▶ **Task details**: When you copy from the entries that follow, take only the lines from the one with "COMMERZBANK" down to the one with "the 1300/1250 region.", keeping both ends and dropping every picture.

▶ **Provided data**:
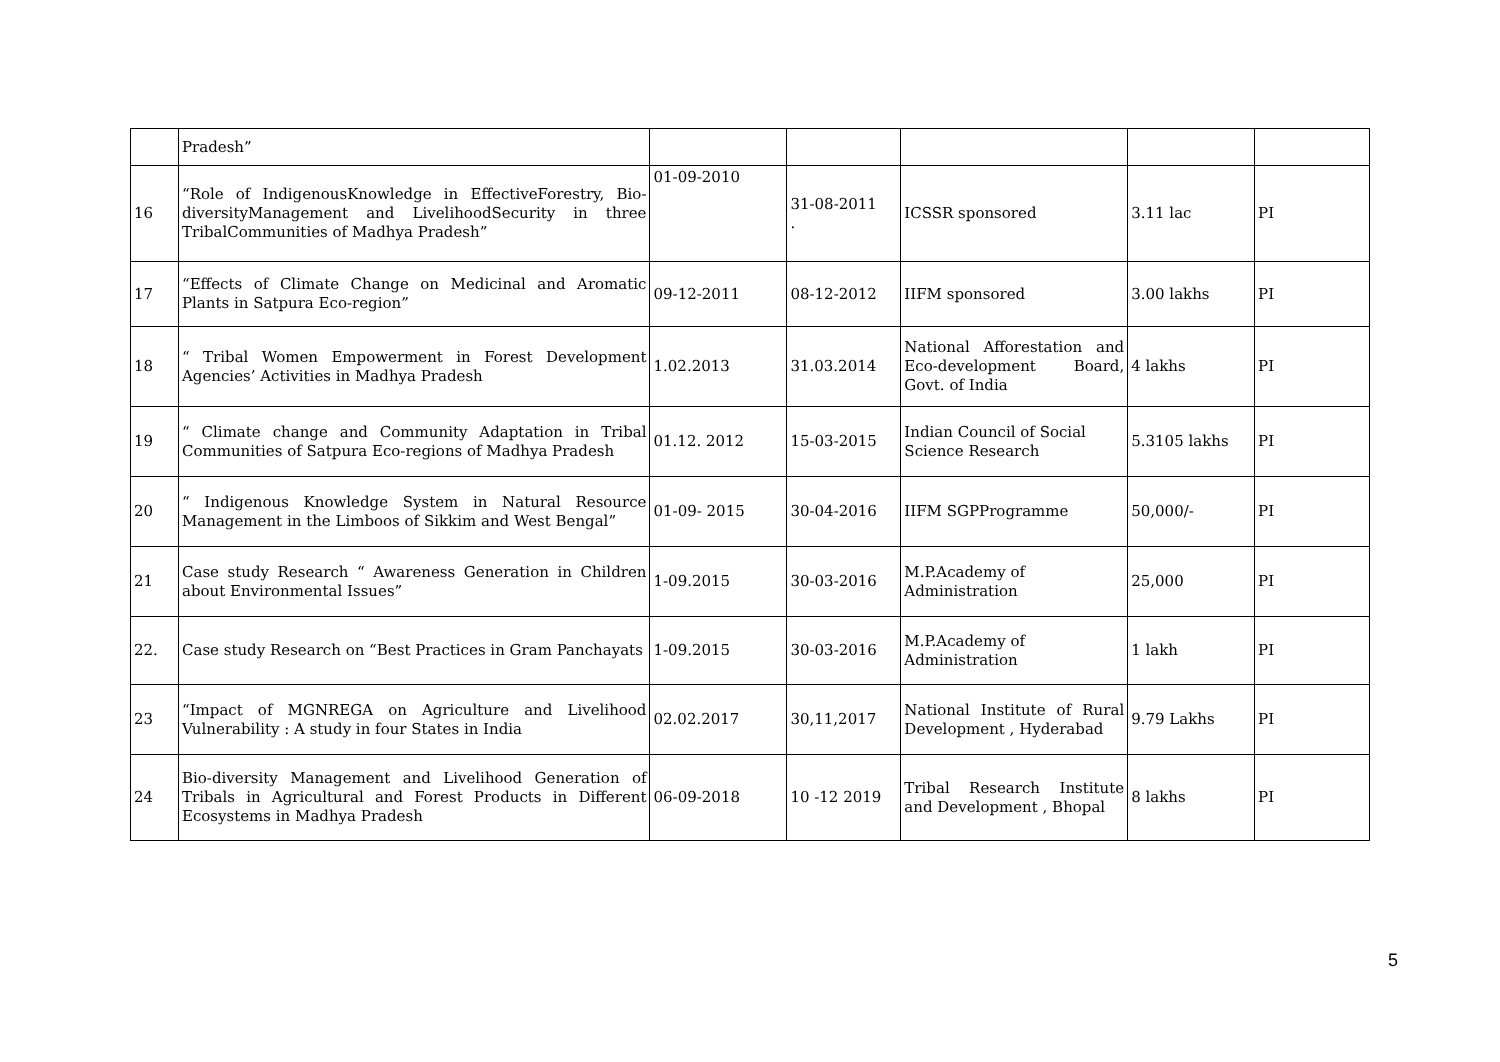| | Pradesh” | | | | | |
| 16 | “Role of IndigenousKnowledge in EffectiveForestry, Bio-diversityManagement and LivelihoodSecurity in three TribalCommunities of Madhya Pradesh” | 01-09-2010 | 31-08-2011 . | ICSSR sponsored | 3.11 lac | PI |
| 17 | “Effects of Climate Change on Medicinal and Aromatic Plants in Satpura Eco-region” | 09-12-2011 | 08-12-2012 | IIFM sponsored | 3.00 lakhs | PI |
| 18 | “ Tribal Women Empowerment in Forest Development Agencies’ Activities in Madhya Pradesh | 1.02.2013 | 31.03.2014 | National Afforestation and Eco-development Board, Govt. of India | 4 lakhs | PI |
| 19 | “ Climate change and Community Adaptation in Tribal Communities of Satpura Eco-regions of Madhya Pradesh | 01.12. 2012 | 15-03-2015 | Indian Council of Social Science Research | 5.3105 lakhs | PI |
| 20 | “ Indigenous Knowledge System in Natural Resource Management in the Limboos of Sikkim and West Bengal” | 01-09- 2015 | 30-04-2016 | IIFM SGPProgramme | 50,000/- | PI |
| 21 | Case study Research “ Awareness Generation in Children about Environmental Issues” | 1-09.2015 | 30-03-2016 | M.P.Academy of Administration | 25,000 | PI |
| 22. | Case study Research on “Best Practices in Gram Panchayats | 1-09.2015 | 30-03-2016 | M.P.Academy of Administration | 1 lakh | PI |
| 23 | “Impact of MGNREGA on Agriculture and Livelihood Vulnerability : A study in four States in India | 02.02.2017 | 30,11,2017 | National Institute of Rural Development , Hyderabad | 9.79 Lakhs | PI |
| 24 | Bio-diversity Management and Livelihood Generation of Tribals in Agricultural and Forest Products in Different Ecosystems in Madhya Pradesh | 06-09-2018 | 10 -12 2019 | Tribal Research Institute and Development , Bhopal | 8 lakhs | PI |
5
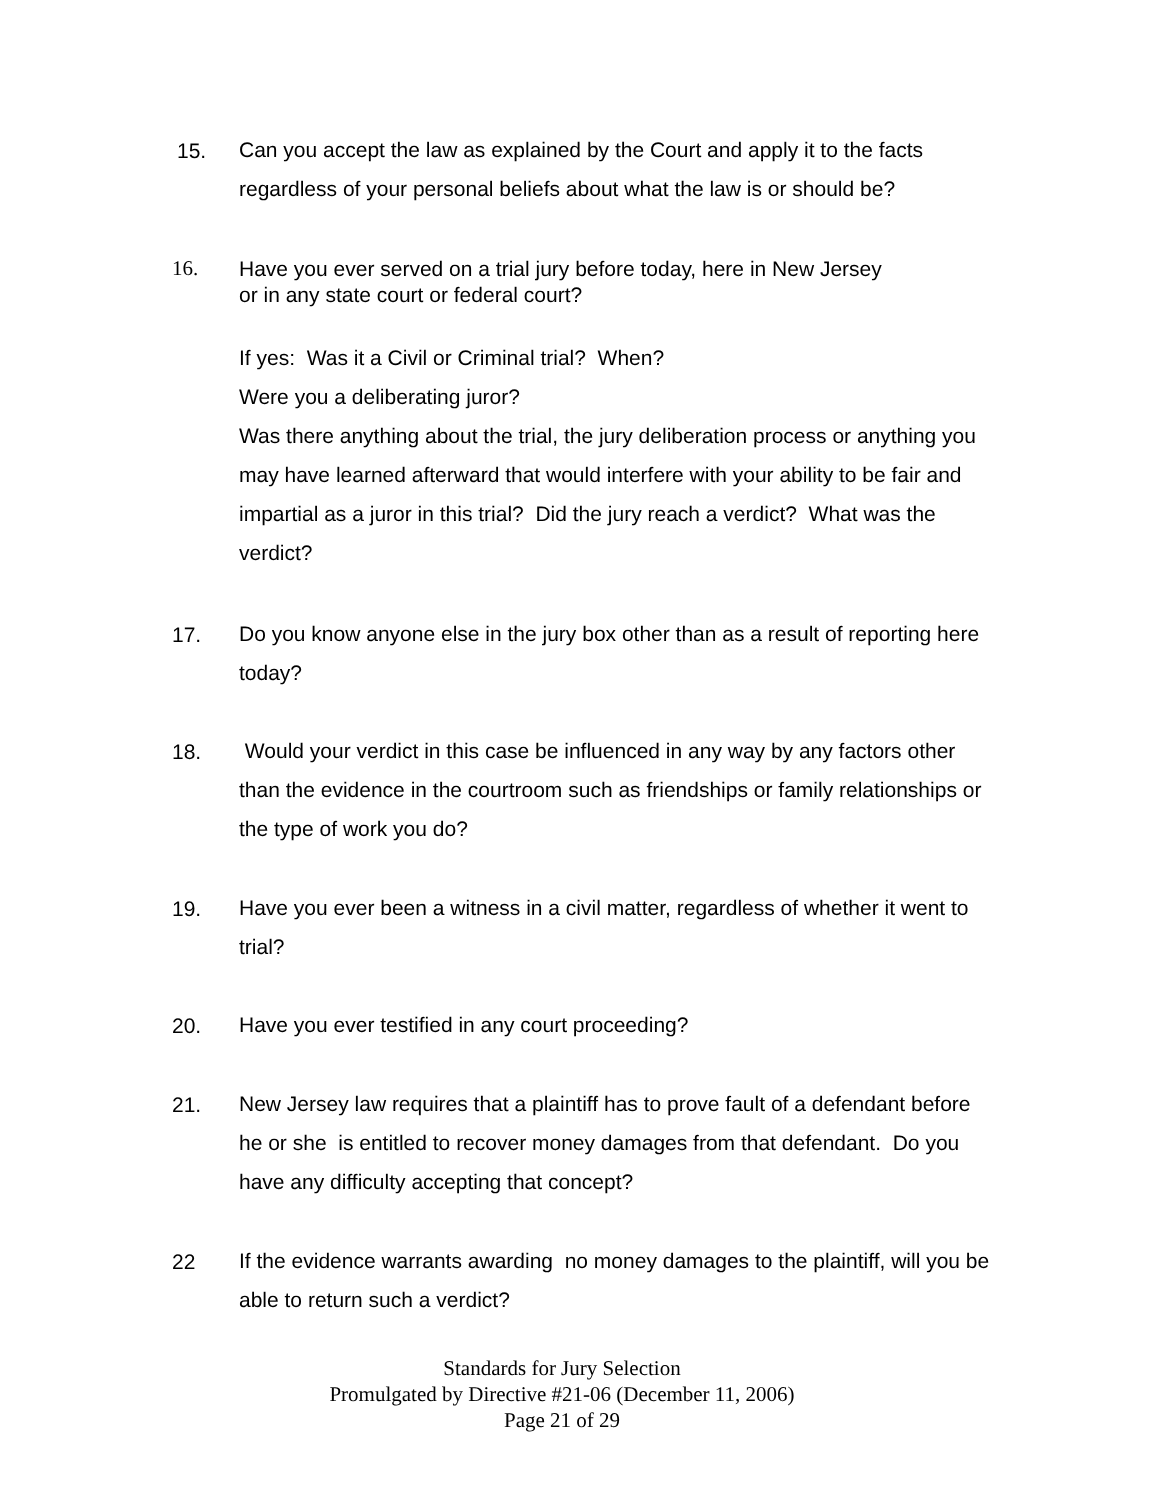15.
Can you accept the law as explained by the Court and apply it to the facts regardless of your personal beliefs about what the law is or should be?
16.
Have you ever served on a trial jury before today, here in New Jersey
or in any state court or federal court?
If yes: Was it a Civil or Criminal trial? When?
Were you a deliberating juror?
Was there anything about the trial, the jury deliberation process or anything you may have learned afterward that would interfere with your ability to be fair and impartial as a juror in this trial? Did the jury reach a verdict? What was the verdict?
17.
Do you know anyone else in the jury box other than as a result of reporting here today?
18.
Would your verdict in this case be influenced in any way by any factors other than the evidence in the courtroom such as friendships or family relationships or the type of work you do?
19.
Have you ever been a witness in a civil matter, regardless of whether it went to trial?
20.
Have you ever testified in any court proceeding?
21.
New Jersey law requires that a plaintiff has to prove fault of a defendant before he or she is entitled to recover money damages from that defendant. Do you have any difficulty accepting that concept?
22
If the evidence warrants awarding no money damages to the plaintiff, will you be able to return such a verdict?
Standards for Jury Selection
Promulgated by Directive #21-06 (December 11, 2006)
Page 21 of 29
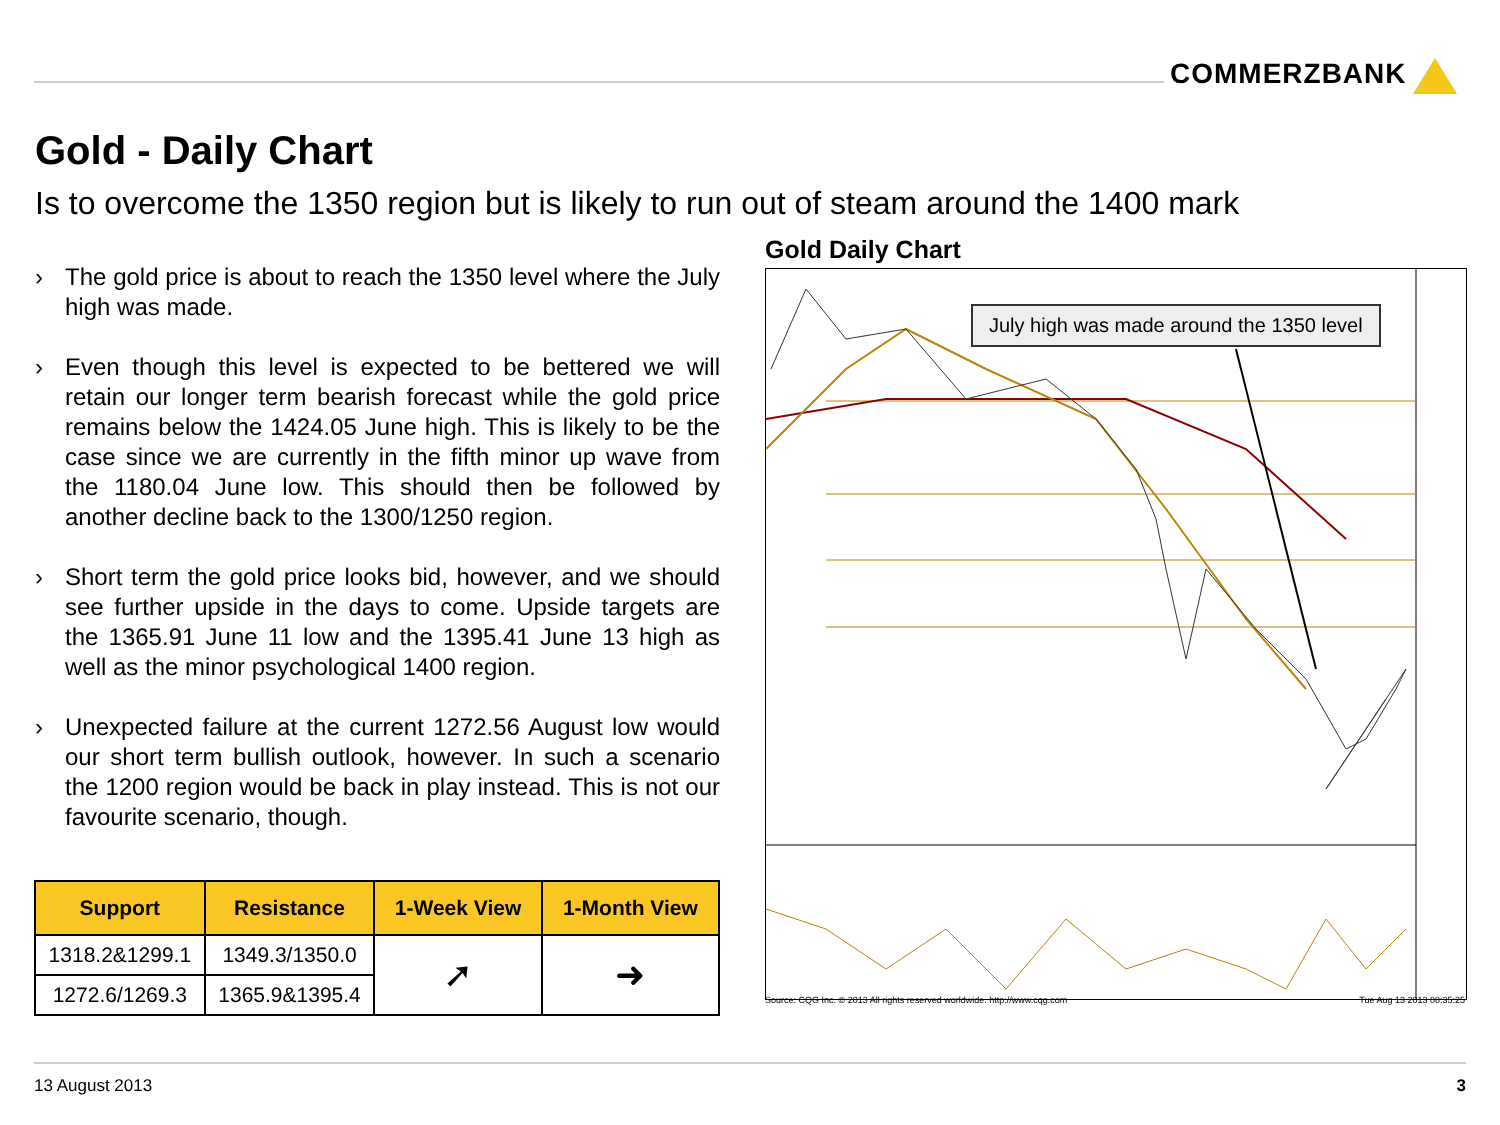COMMERZBANK
Gold - Daily Chart
Is to overcome the 1350 region but is likely to run out of steam around the 1400 mark
› The gold price is about to reach the 1350 level where the July high was made.
› Even though this level is expected to be bettered we will retain our longer term bearish forecast while the gold price remains below the 1424.05 June high. This is likely to be the case since we are currently in the fifth minor up wave from the 1180.04 June low. This should then be followed by another decline back to the 1300/1250 region.
› Short term the gold price looks bid, however, and we should see further upside in the days to come. Upside targets are the 1365.91 June 11 low and the 1395.41 June 13 high as well as the minor psychological 1400 region.
› Unexpected failure at the current 1272.56 August low would our short term bullish outlook, however. In such a scenario the 1200 region would be back in play instead. This is not our favourite scenario, though.
| Support | Resistance | 1-Week View | 1-Month View |
| --- | --- | --- | --- |
| 1318.2&1299.1 | 1349.3/1350.0 | ➚ | ➜ |
| 1272.6/1269.3 | 1365.9&1395.4 | | |
Gold Daily Chart
July high was made around the 1350 level
Source: CQG Inc. © 2013 All rights reserved worldwide. http://www.cqg.com Tue Aug 13 2013 08:35:25
13 August 2013 3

▶ **Output**:
COMMERZBANK
Gold - Daily Chart
Is to overcome the 1350 region but is likely to run out of steam around the 1400 mark
› The gold price is about to reach the 1350 level where the July high was made.
› Even though this level is expected to be bettered we will retain our longer term bearish forecast while the gold price remains below the 1424.05 June high. This is likely to be the case since we are currently in the fifth minor up wave from the 1180.04 June low. This should then be followed by another decline back to the 1300/1250 region.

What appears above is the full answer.